AUFGABE —
Nimm den Bericht über das Konzert von Benny Kuhtz und Christoph Klenner nach seinem letzten Satz wieder auf und schreibe ihn weiter.

TEXTAUSZUG —
....

Forum junger Künstler

Benny Kuhtz und Christoph Klenner

18.6.06

 

Die Fotos

 

Eigentlich kennt man Benny Kuhtz als Schlagzeuger und Christoph Klenner als Saxophonisten. Doch so einfach ist das nicht! Christoph spielt Tenor- und Altsaxophon, außerdem Klarinette. Und Benny: Pauke, kleine Trommel, Xylophon, Claves, Conga, Bongo, Kuhglocke und Schlagzeug. Ein Forum die Vielfältigkeit also - noch nie gab es ein Konzert zweier Musiker an unserer Schule, die so viele Instrumente beherrschen!

 

 

Benny Kuhtz und Christoph Klenner

 

Zunächst befand man sich quasi in einem Volkshochschulkurs - im positivsten Sinne: Professor Kuhtz dozierte über die unterschiedlichsten Schlaginstrumente. Er erzählte gut gelaunt und mit immensem Hintergrundwissen aus der Geschichte dieser Gerätschaften. Wer wusste schon, dass die ersten Pauken, schon im 16./17. Jahrhundert von den Persern und Türken gespielt, "ungeheure Rumpelfässer" genannt wurden? Die kleine Trommel, auch Rührtrommel, Schnarrtrommel oder, beim Schlagzeug, Snare Drum, hat mit Benny eine besondere Beziehung: Diese Trommel wird auch bei Militärkapellen gespielt - Marschtrommel! - und Benny wird seine Bundeswehrzeit in Siegburg beim Spielmannszug des Bundeswehr-Musikcorps verbringen.

 

Dass er mit all diesen Instrumenten auch umgehen kann, zeigte er mit sechs Stücken, die unterschiedlicher nicht sein können: Von Beethovens '5. Sinfonie' (Pauke) über die '8. Invention' Bachs (Xylophon), 'Concept of North' (ein Jazzstück von André Nendza) bis hin zu 'Toxicity', einem trommelfellvernichtenden Rocksong. Begleitet wurde er hier von Christoph Klenner am Saxophon und René Schmitz am Klavier, der ja auch schon mehrmals im Forum junger Künstler glänzte.

....

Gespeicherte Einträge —

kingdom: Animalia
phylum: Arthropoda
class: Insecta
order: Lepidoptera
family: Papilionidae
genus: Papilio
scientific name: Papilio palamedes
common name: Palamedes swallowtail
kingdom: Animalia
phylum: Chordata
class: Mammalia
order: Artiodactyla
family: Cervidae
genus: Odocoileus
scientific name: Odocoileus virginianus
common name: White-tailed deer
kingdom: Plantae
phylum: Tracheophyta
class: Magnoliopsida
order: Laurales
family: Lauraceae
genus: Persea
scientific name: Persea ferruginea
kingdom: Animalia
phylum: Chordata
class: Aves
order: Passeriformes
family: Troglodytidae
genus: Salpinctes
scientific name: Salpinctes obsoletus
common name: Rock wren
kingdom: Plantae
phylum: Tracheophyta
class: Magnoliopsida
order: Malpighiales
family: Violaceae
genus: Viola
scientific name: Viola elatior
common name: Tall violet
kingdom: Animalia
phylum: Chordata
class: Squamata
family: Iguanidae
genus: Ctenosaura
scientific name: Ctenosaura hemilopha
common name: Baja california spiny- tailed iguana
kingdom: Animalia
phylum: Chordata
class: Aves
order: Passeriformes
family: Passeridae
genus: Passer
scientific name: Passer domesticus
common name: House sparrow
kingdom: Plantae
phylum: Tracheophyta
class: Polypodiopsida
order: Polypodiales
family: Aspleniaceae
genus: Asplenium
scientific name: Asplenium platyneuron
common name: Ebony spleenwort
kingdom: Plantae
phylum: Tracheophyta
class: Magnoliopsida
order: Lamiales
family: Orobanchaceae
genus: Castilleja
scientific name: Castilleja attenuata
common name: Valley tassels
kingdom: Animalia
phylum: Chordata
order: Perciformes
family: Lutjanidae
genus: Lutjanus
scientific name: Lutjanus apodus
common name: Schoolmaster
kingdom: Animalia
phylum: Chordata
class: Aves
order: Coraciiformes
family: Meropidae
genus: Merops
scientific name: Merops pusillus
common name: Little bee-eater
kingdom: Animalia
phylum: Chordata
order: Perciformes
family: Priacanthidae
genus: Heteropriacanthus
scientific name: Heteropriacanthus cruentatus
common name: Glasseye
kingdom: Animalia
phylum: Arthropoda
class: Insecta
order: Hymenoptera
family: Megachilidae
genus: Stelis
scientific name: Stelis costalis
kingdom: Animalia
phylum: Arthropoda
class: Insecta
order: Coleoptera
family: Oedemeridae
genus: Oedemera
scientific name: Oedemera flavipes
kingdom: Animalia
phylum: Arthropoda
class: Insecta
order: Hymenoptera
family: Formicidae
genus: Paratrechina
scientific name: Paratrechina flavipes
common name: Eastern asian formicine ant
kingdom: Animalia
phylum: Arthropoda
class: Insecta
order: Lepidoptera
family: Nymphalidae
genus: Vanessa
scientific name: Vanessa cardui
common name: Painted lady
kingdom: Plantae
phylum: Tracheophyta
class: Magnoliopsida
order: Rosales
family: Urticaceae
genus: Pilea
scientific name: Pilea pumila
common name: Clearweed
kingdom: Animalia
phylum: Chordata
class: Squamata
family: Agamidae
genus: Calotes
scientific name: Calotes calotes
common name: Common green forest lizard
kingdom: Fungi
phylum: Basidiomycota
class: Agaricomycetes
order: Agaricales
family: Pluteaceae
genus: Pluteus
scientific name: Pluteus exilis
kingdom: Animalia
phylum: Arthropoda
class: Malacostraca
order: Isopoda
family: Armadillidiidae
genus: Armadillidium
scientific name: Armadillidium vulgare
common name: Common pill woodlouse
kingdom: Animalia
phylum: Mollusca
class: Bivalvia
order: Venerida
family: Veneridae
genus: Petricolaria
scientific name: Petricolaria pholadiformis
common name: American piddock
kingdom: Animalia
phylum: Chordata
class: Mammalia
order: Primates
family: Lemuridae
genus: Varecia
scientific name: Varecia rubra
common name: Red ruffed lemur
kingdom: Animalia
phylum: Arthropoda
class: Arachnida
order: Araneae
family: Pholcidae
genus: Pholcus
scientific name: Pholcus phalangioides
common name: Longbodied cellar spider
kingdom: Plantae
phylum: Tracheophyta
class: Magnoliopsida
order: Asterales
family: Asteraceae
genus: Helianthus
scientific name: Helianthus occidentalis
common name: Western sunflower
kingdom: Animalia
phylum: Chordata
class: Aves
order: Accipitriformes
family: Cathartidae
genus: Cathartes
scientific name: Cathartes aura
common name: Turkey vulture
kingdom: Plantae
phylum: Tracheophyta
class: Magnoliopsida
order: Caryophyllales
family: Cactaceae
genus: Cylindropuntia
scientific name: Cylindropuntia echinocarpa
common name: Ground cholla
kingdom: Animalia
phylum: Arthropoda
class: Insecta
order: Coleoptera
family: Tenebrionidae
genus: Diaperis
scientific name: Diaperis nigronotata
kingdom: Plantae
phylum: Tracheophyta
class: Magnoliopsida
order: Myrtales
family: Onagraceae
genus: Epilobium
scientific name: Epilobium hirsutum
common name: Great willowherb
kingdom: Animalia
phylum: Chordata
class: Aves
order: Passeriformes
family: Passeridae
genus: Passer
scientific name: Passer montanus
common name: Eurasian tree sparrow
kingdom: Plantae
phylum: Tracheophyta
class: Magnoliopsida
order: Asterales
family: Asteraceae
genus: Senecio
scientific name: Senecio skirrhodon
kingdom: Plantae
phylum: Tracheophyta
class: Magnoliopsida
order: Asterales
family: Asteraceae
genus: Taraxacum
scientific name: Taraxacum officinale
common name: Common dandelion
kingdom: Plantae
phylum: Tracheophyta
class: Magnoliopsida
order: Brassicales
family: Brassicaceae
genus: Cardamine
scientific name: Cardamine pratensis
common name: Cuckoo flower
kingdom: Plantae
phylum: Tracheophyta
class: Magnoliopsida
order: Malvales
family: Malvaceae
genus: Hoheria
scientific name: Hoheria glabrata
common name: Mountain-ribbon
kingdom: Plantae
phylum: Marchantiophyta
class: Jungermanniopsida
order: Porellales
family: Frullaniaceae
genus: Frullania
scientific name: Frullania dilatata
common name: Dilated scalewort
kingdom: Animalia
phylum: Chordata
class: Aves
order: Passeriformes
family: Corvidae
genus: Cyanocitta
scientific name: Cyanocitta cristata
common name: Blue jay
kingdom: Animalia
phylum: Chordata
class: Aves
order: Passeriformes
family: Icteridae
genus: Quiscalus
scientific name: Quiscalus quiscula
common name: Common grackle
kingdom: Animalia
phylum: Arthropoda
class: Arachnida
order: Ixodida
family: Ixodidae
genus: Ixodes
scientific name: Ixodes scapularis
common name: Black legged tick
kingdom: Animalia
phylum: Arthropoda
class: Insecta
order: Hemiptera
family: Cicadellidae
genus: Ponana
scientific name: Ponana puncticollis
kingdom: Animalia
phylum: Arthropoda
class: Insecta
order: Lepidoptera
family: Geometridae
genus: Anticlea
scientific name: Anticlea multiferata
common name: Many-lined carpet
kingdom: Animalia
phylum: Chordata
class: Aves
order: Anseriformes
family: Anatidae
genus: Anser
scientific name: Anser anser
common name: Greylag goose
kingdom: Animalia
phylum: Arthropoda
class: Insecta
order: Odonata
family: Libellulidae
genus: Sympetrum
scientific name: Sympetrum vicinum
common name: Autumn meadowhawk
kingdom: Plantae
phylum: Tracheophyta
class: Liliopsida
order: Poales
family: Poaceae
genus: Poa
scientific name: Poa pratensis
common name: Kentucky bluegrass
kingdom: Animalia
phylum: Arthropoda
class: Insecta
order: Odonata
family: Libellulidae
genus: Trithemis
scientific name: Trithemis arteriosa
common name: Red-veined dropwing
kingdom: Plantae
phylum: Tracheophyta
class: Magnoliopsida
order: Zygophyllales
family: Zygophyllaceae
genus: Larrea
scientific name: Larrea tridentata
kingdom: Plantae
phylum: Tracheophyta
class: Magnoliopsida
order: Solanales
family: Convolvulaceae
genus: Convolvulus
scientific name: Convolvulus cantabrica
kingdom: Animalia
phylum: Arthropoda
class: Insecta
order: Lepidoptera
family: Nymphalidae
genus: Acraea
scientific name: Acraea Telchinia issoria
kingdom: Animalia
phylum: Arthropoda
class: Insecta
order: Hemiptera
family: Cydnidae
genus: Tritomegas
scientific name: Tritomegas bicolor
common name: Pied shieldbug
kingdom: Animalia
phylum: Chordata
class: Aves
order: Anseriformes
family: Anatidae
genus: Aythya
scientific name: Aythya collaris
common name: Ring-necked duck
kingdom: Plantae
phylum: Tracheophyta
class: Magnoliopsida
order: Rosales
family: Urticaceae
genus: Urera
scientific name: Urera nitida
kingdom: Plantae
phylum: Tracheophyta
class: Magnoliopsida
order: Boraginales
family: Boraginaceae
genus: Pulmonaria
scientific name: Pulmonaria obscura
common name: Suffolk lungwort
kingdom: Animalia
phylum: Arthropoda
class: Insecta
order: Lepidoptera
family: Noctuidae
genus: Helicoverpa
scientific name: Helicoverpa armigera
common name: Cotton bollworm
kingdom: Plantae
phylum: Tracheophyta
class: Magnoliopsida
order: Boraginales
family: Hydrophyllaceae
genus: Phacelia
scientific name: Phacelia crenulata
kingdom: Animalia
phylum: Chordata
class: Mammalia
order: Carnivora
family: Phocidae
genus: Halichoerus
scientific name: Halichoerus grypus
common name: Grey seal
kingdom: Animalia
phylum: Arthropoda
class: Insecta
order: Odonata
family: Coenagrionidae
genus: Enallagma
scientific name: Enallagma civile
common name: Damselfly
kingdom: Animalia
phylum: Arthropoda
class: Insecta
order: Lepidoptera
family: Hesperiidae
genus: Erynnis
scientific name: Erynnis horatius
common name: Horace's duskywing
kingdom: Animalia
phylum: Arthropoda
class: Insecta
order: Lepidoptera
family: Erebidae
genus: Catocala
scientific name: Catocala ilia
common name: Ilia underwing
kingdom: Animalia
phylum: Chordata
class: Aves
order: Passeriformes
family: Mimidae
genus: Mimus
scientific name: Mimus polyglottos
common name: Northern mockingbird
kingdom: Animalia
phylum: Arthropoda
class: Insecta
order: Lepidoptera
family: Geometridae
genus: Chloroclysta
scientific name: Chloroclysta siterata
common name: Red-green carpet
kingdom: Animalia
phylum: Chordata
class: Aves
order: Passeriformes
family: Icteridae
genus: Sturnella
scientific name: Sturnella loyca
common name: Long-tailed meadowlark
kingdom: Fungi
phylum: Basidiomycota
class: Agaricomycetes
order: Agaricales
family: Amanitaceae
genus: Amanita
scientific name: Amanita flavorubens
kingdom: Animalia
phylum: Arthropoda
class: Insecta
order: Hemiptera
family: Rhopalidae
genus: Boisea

....

LÖSUNG —
Christoph bestritt den zweiten Teil des Konzerts. Als Monika Theil, die Organisatorin des Forums, Christoph ankündigte mit dem Hinweis, dass er die Musik zu seinem Beruf machen wolle, war man gespannt. Und schon nach ein paar Takten des ersten Stückes: 'Moep', von ihm selbst komponiert, war klar: Dieser Mann muss Musiker werden! Seine Musikalität, seine schon jetzt ausgereifte Technik, sein großes improvisatorisches Repertoire heben ihn heraus aus der großen Gruppe begabter Musikerinnen und Musiker an unserer Schule. Highlight war das Charlie-Parker-Stück 'Moose the Mooche', bei dem er das Thema, aber auch die Improvisation Charlie Parkers spielte. Für die Nicht-Eingeweihten: Charlie Parker gilt als größter Saxophonist aller Zeiten, Erfinder des Bebop, der modernen Richtung des Jazz - wer Charlie Parker spielen kann, gehört zur Elite der Saxophonisten! Dass Christoph auch mit der Klarinette umgehen kann, zeigte er mit 'Yankele', einem Stück aus der jiddischen Musik-Tradition, und zwei weiteren Solostücken von Baermann.

 

René Schmitz (Teilansicht)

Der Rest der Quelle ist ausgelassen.